Collected data
'''

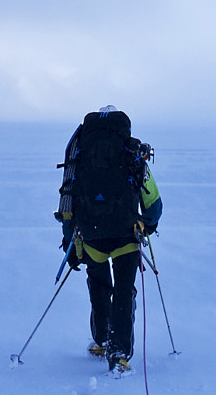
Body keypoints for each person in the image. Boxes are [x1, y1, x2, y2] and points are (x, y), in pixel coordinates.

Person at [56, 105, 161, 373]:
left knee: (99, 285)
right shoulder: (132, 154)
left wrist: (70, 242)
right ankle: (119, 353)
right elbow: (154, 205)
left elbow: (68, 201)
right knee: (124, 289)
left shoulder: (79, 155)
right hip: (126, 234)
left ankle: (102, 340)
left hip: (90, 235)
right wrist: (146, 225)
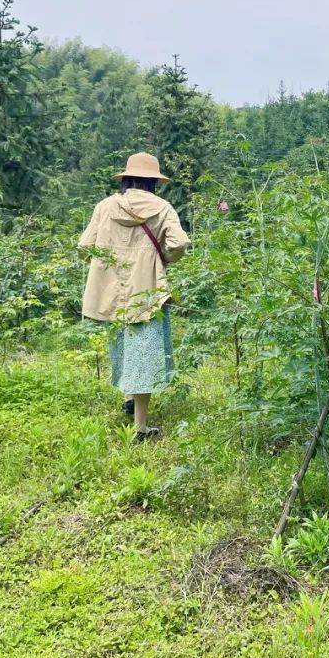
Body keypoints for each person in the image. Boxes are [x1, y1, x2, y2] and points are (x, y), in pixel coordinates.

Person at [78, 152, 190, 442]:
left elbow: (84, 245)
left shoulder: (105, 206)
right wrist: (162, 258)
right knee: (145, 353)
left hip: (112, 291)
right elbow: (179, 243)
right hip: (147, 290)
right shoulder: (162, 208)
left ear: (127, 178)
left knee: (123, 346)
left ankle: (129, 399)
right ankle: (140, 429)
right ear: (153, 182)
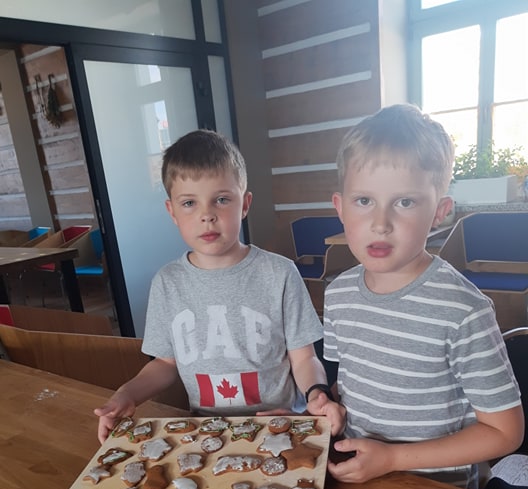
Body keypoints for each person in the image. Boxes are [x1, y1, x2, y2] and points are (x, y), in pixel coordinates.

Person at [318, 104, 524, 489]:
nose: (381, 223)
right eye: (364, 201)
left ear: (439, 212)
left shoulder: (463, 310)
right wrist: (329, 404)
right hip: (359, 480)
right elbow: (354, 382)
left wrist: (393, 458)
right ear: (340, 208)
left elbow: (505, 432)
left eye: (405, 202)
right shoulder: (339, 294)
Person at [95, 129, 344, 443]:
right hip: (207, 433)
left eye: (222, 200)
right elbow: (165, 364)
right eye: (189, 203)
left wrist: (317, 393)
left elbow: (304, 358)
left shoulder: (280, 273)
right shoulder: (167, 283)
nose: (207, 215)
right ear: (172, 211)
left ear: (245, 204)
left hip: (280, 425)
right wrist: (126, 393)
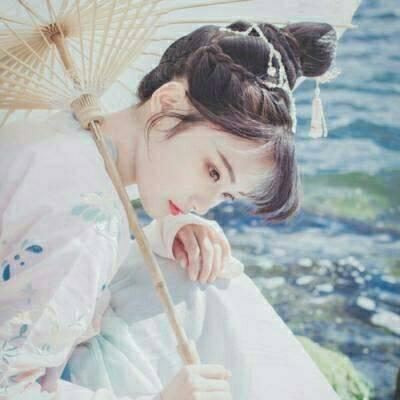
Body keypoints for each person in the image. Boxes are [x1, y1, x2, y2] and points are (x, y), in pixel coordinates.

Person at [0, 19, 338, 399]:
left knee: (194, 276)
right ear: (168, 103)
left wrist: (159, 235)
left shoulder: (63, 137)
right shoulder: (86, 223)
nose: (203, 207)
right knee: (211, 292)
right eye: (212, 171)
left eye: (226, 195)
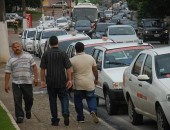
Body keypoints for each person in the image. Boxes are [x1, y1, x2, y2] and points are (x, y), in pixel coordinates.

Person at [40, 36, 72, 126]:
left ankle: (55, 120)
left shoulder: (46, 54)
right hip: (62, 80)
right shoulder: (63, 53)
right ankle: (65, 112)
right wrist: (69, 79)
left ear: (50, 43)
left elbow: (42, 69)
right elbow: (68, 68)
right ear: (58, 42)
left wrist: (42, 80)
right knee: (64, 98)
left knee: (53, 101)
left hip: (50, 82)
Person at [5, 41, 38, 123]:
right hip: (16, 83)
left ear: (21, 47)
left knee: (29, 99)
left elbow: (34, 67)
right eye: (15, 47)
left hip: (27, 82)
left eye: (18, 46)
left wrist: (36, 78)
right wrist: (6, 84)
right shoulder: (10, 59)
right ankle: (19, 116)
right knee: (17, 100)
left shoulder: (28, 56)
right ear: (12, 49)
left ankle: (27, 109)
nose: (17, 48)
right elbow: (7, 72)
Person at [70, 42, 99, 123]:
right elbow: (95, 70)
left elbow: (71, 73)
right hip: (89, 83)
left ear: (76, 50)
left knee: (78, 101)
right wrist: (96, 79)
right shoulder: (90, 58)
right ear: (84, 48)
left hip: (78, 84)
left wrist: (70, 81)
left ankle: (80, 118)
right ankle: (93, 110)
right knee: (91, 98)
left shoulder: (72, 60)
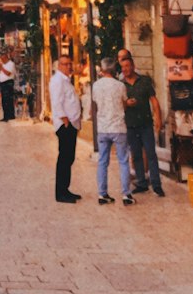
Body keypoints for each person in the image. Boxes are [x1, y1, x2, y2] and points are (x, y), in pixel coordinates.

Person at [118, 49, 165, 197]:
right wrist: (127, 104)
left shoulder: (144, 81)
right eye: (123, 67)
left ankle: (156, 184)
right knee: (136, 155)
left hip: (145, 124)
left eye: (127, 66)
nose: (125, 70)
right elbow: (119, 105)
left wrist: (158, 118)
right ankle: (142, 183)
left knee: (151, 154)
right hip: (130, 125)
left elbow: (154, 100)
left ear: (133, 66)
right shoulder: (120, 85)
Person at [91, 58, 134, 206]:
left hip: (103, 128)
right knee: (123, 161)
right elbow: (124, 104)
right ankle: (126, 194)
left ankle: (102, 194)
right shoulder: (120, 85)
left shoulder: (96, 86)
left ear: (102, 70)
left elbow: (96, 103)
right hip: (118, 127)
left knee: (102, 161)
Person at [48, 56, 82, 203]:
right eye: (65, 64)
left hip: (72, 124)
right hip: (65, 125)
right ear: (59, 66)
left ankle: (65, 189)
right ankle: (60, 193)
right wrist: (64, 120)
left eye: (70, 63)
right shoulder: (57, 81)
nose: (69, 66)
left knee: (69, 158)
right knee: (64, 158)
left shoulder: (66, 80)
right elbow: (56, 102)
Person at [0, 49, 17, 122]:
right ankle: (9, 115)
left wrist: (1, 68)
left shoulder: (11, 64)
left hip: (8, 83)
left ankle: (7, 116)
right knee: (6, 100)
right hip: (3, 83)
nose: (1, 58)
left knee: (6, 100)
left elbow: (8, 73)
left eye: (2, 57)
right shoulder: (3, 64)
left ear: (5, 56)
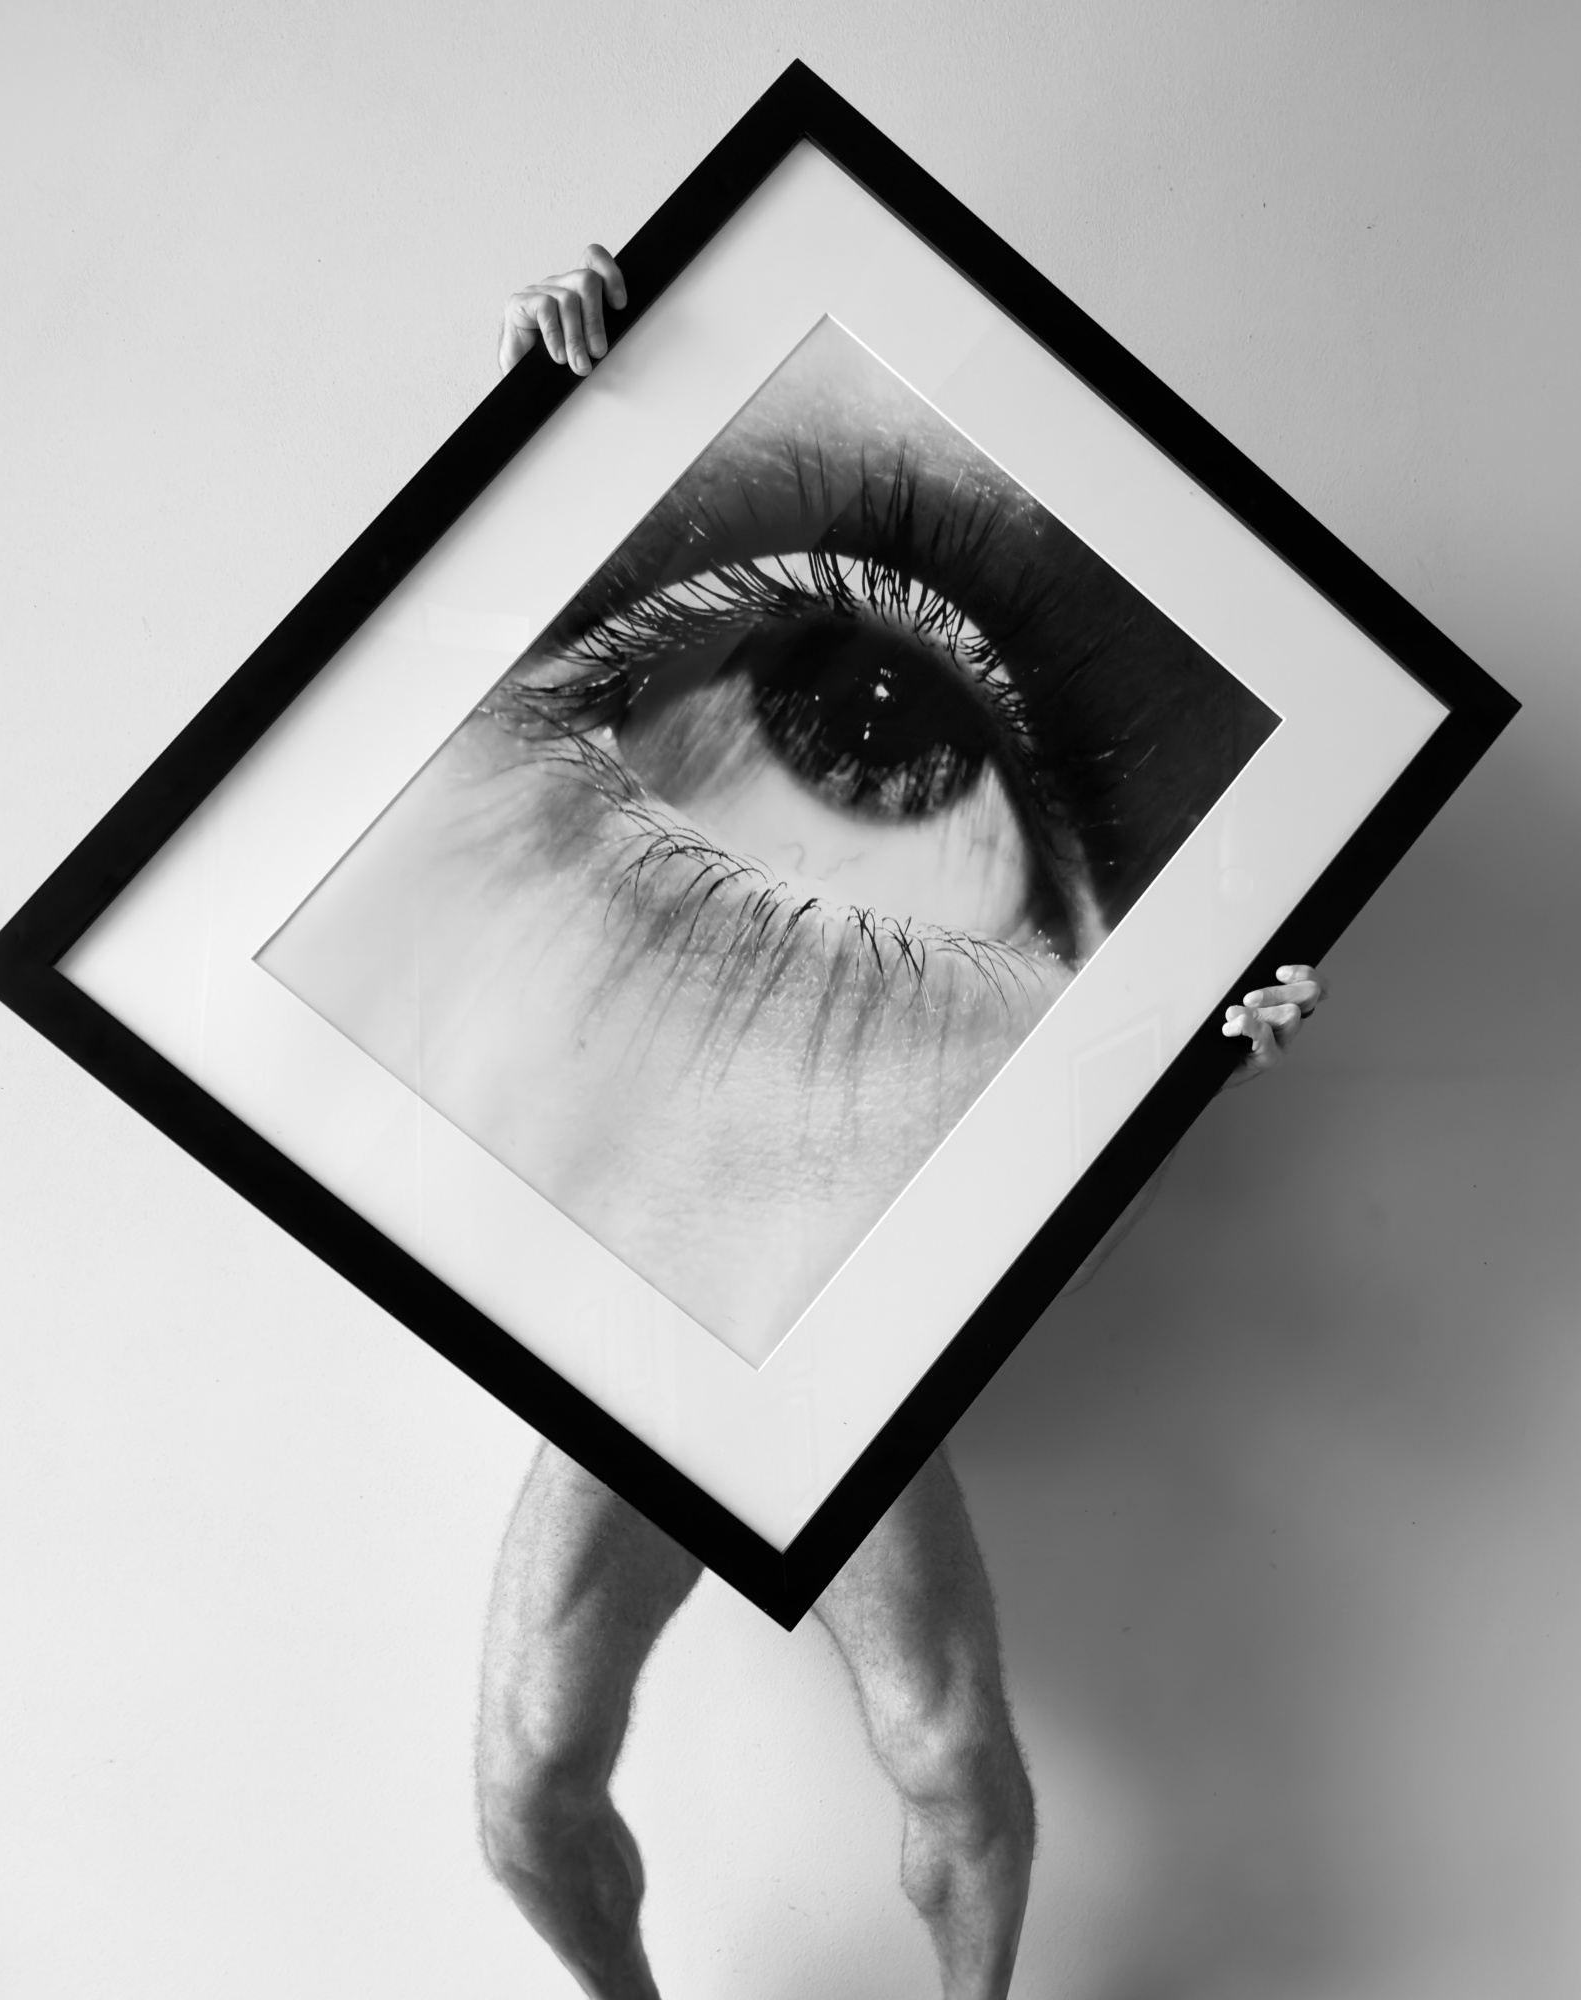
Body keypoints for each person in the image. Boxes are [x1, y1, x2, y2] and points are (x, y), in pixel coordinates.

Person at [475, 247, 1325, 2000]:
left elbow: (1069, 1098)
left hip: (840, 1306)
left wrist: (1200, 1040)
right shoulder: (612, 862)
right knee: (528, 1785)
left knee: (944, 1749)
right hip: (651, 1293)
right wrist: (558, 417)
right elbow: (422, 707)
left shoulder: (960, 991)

'''

Restate, word for word, the entries above, dropping any picture.

Body keypoints for each person in the image. Boxes are [x1, y1, x2, y2] and points are (x, y), in pixel coordinates.

Person at [56, 105, 161, 373]:
left knee: (99, 285)
right shoulder: (132, 154)
left wrist: (70, 242)
right ankle: (119, 353)
right elbow: (154, 205)
left elbow: (68, 201)
right knee: (124, 289)
left shoulder: (79, 155)
right hip: (126, 234)
left ankle: (102, 340)
left hip: (90, 235)
right wrist: (146, 225)
Body keypoints for each person in the image. Boxes are [x1, y1, x2, y2] and points are (x, y), in pixel coordinates.

Person at [78, 152, 190, 442]:
left elbow: (84, 245)
left shoulder: (105, 206)
right wrist: (162, 258)
right knee: (145, 353)
left hip: (112, 291)
right elbow: (179, 243)
right hip: (147, 290)
right shoulder: (162, 208)
left ear: (127, 178)
left knee: (123, 346)
left ankle: (129, 399)
right ankle: (140, 429)
right ear: (153, 182)
Body keypoints for each person in the image. Boxes are [x1, y1, x2, y2] and points are (x, y), in pixel coordinates.

Person at [318, 104, 524, 489]:
nose: (381, 223)
right eye: (364, 201)
left ear: (439, 212)
left shoulder: (463, 310)
right wrist: (329, 404)
right hip: (359, 480)
right elbow: (354, 382)
left wrist: (393, 458)
right ear: (340, 208)
left elbow: (505, 432)
left eye: (405, 202)
right shoulder: (339, 294)
Person at [95, 129, 344, 443]:
right hip: (207, 433)
left eye: (222, 200)
right elbow: (165, 364)
right eye: (189, 203)
left wrist: (317, 393)
left elbow: (304, 358)
left shoulder: (280, 273)
right shoulder: (167, 283)
nose: (207, 215)
right ear: (172, 211)
left ear: (245, 204)
left hip: (280, 425)
right wrist: (126, 393)
Body keypoints for each person in the image. Boxes are [x1, y1, x2, y2] and points are (x, y), in pixel coordinates.

Person at [0, 19, 338, 399]:
left knee: (194, 276)
right ear: (168, 103)
left wrist: (159, 235)
left shoulder: (63, 137)
right shoulder: (86, 223)
nose: (203, 207)
right knee: (211, 292)
right eye: (212, 171)
left eye: (226, 195)
Body keypoints for each person in the image. Boxes are [x1, y1, x2, y2] and points are (x, y), in pixel coordinates.

Person at [40, 36, 72, 126]:
left ankle: (55, 120)
left shoulder: (46, 54)
right hip: (62, 80)
right shoulder: (63, 53)
right ankle: (65, 112)
right wrist: (69, 79)
left ear: (50, 43)
left elbow: (42, 69)
right elbow: (68, 68)
right ear: (58, 42)
left wrist: (42, 80)
right knee: (64, 98)
left knee: (53, 101)
left hip: (50, 82)
Person at [5, 41, 38, 123]:
right hip: (16, 83)
left ear: (21, 47)
left knee: (29, 99)
left elbow: (34, 67)
right eye: (15, 47)
left hip: (27, 82)
left eye: (18, 46)
left wrist: (36, 78)
right wrist: (6, 84)
right shoulder: (10, 59)
right ankle: (19, 116)
right knee: (17, 100)
left shoulder: (28, 56)
right ear: (12, 49)
left ankle: (27, 109)
nose: (17, 48)
right elbow: (7, 72)
Person at [70, 42, 99, 123]:
right elbow: (95, 70)
left elbow: (71, 73)
right hip: (89, 83)
left ear: (76, 50)
left knee: (78, 101)
right wrist: (96, 79)
right shoulder: (90, 58)
right ear: (84, 48)
left hip: (78, 84)
left wrist: (70, 81)
left ankle: (80, 118)
right ankle: (93, 110)
right knee: (91, 98)
left shoulder: (72, 60)
Body keypoints for each person in the image. Boxes are [x1, y1, x2, y2] and points are (x, y), in pixel coordinates.

Person at [118, 49, 165, 197]:
right wrist: (127, 104)
left shoulder: (144, 81)
right eye: (123, 67)
left ankle: (156, 184)
right knee: (136, 155)
left hip: (145, 124)
left eye: (127, 66)
nose: (125, 70)
right elbow: (119, 105)
left wrist: (158, 118)
right ankle: (142, 183)
left knee: (151, 154)
right hip: (130, 125)
left elbow: (154, 100)
left ear: (133, 66)
right shoulder: (120, 85)
Person at [91, 58, 134, 206]:
left hip: (103, 128)
right knee: (123, 161)
right elbow: (124, 104)
right ankle: (126, 194)
left ankle: (102, 194)
right shoulder: (120, 85)
left shoulder: (96, 86)
left ear: (102, 70)
left elbow: (96, 103)
right hip: (118, 127)
left knee: (102, 161)
Person at [48, 56, 82, 203]:
right eye: (65, 64)
left hip: (72, 124)
right hip: (65, 125)
right ear: (59, 66)
left ankle: (65, 189)
right ankle: (60, 193)
right wrist: (64, 120)
left eye: (70, 63)
right shoulder: (57, 81)
nose: (69, 66)
left knee: (69, 158)
right knee: (64, 158)
left shoulder: (66, 80)
right elbow: (56, 102)
Person at [0, 49, 17, 122]:
right ankle: (9, 115)
left wrist: (1, 68)
left shoulder: (11, 64)
left hip: (8, 83)
left ankle: (7, 116)
right knee: (6, 100)
right hip: (3, 83)
nose: (1, 58)
left knee: (6, 100)
left elbow: (8, 73)
left eye: (2, 57)
right shoulder: (3, 64)
left ear: (5, 56)
Body keypoints for each person in the image. Boxes are [x1, y1, x2, y2] and points are (x, y), in pixel coordinates.

Person at [475, 247, 1325, 2000]:
left elbow: (1069, 1098)
left hip: (840, 1306)
left wrist: (1200, 1040)
right shoulder: (612, 862)
right knee: (528, 1785)
left knee: (944, 1749)
right hip: (651, 1293)
right wrist: (558, 417)
right elbow: (422, 707)
left shoulder: (960, 991)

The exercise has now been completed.